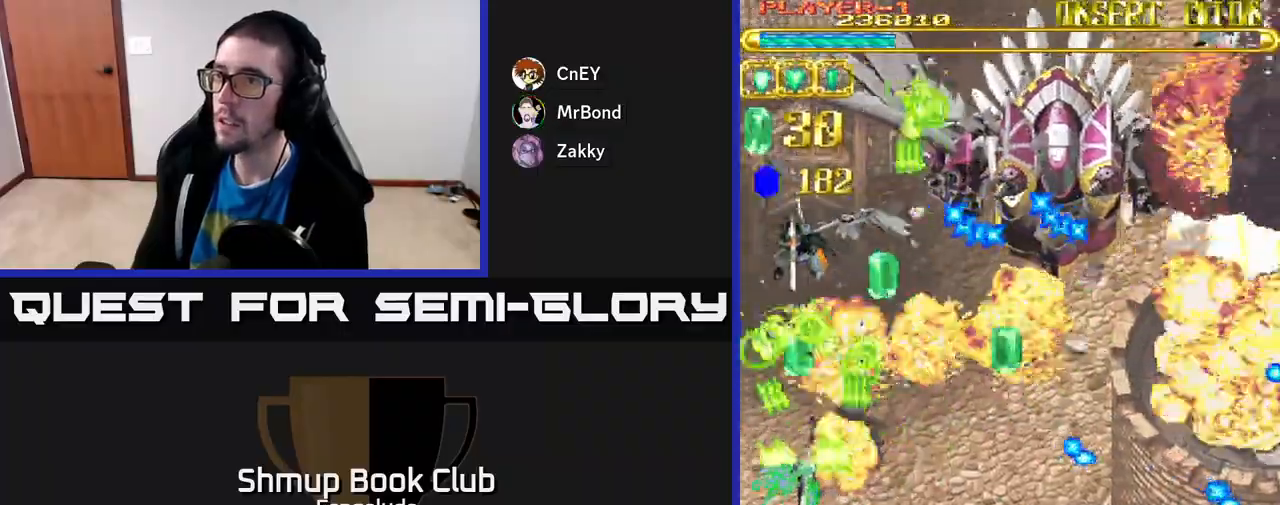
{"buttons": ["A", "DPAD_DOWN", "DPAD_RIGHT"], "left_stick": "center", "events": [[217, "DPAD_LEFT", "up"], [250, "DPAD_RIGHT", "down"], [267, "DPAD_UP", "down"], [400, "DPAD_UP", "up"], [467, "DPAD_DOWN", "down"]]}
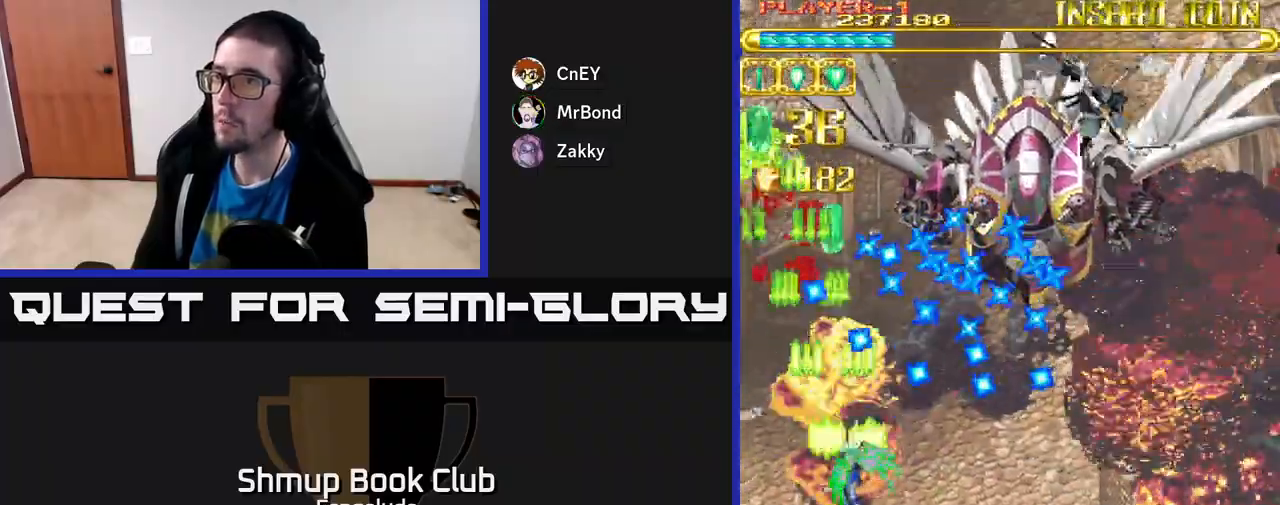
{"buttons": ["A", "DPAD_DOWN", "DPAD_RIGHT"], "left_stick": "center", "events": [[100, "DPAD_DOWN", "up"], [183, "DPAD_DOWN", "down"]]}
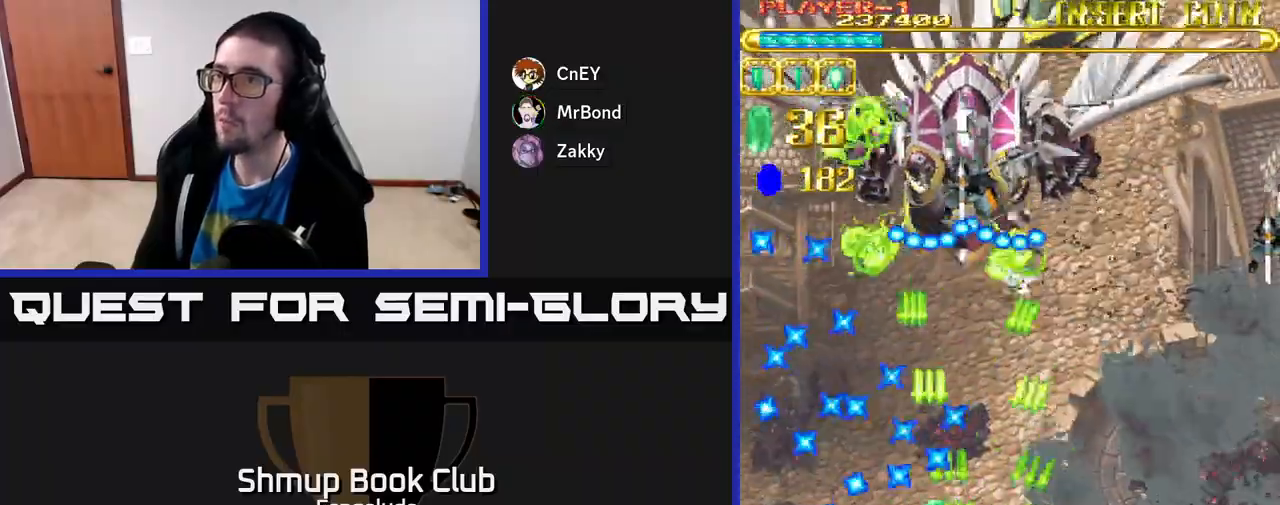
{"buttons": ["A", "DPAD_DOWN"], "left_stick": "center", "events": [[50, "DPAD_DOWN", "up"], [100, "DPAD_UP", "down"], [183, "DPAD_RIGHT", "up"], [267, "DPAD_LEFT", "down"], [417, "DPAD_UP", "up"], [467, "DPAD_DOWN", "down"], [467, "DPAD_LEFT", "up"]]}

__________________________________________________

In your transcription of the listing above, match each line exactly and include no pictures.

Task output.
{"buttons": ["A", "DPAD_DOWN", "DPAD_RIGHT"], "left_stick": "center", "events": [[217, "DPAD_LEFT", "up"], [250, "DPAD_RIGHT", "down"], [267, "DPAD_UP", "down"], [400, "DPAD_UP", "up"], [467, "DPAD_DOWN", "down"]]}
{"buttons": ["A", "DPAD_DOWN", "DPAD_RIGHT"], "left_stick": "center", "events": [[100, "DPAD_DOWN", "up"], [183, "DPAD_DOWN", "down"]]}
{"buttons": ["A", "DPAD_DOWN"], "left_stick": "center", "events": [[50, "DPAD_DOWN", "up"], [100, "DPAD_UP", "down"], [183, "DPAD_RIGHT", "up"], [267, "DPAD_LEFT", "down"], [417, "DPAD_UP", "up"], [467, "DPAD_DOWN", "down"], [467, "DPAD_LEFT", "up"]]}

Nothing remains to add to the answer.